We can see that these models capture 99.98% of our dataset. If we graph one of these fits, it looks like this:

We can see that the spline fits even random noisy spikes. If we plot the residuals, they look like this:

We can see that for the majority of our samples, the residuals are zero. This is exactly what the guidance in the NIST Engineering Statistics Handbook warns against, and something we must avoid. Splines are useful as visualisation tools — especially with a smoothing factor — but they are not great for forecasting.
This is why the best fit is really model no. 4, which belongs to a family of functions called ETS (Error-Trend-Seasonality). This family of models is best described in this OpenForecast link by Ivan Svetunkov, a Senior Lecturer in Lancaster University Management School, who has written an excellent monograph on the topic — not only for ETS models but for forecasting in general.
In this case, the ETS model with the best match has a seasonality of 168 hours (7 days or 1 week). If we plot this model, it looks like this:

Validating our ETS model
After selecting our model, we can now perform validation using data from our service that were not part of the training set and collected during a random period of the week. When we apply the model to this dataset, we get the following results:
| Metric | Training | Validation | Status |
|---|---|---|---|
| Rows | 885 | 30 | ✅ Good split |
| RMSE | ~78.21 | 41.01 | ✅ 50% improvement |
| MAE | ~41.47 | 30.41 | ✅ 26% improvement |
And if we plot it, we get the following:

As we can see visually, our predictions — though not perfect — follow the trend of the actual data and can be used for forecasting.
Keeping things up to date
After creating a model that can be used for forecasting successfully, we need to ensure it is regularly refreshed with new incoming training data.
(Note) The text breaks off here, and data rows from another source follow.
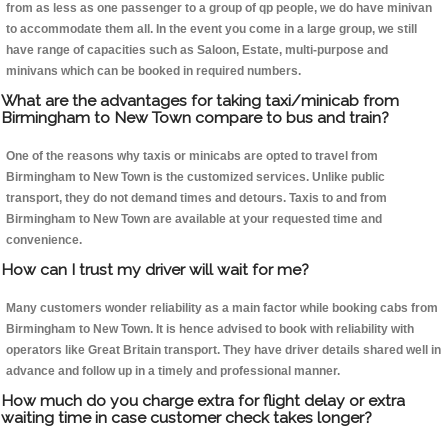
from as less as one passenger to a group of qp people, we do have minivan
to accommodate them all. In the event you come in a large group, we still
have range of capacities such as Saloon, Estate, multi-purpose and
minivans which can be booked in required numbers.
What are the advantages for taking taxi/minicab from
Birmingham to New Town compare to bus and train?
One of the reasons why taxis or minicabs are opted to travel from
Birmingham to New Town is the customized services. Unlike public
transport, they do not demand times and detours. Taxis to and from
Birmingham to New Town are available at your requested time and
convenience.
How can I trust my driver will wait for me?
Many customers wonder reliability as a main factor while booking cabs from
Birmingham to New Town. It is hence advised to book with reliability with
operators like Great Britain transport. They have driver details shared well in
advance and follow up in a timely and professional manner.
How much do you charge extra for flight delay or extra
waiting time in case customer check takes longer?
This will keep our model reflecting current reality and ensure it can be relied upon for forecasting.
Linking predictive analysis with SRE
We now have a model that we can use to predict future events. In SRE, we define significant events as those with a high burn rate. A burn rate, by definition, is an error rate.
We can expand the use of burn rate from a tool used to detect significant events happening right now, to a tool that forecasts when significant events will occur. This is the crucial link between SRE and predictive analysis.
We can now use our model to predict when an event with a specific burn rate will happen and be on high alert, or alternatively perform proactive actions such as scaling up our clusters in advance.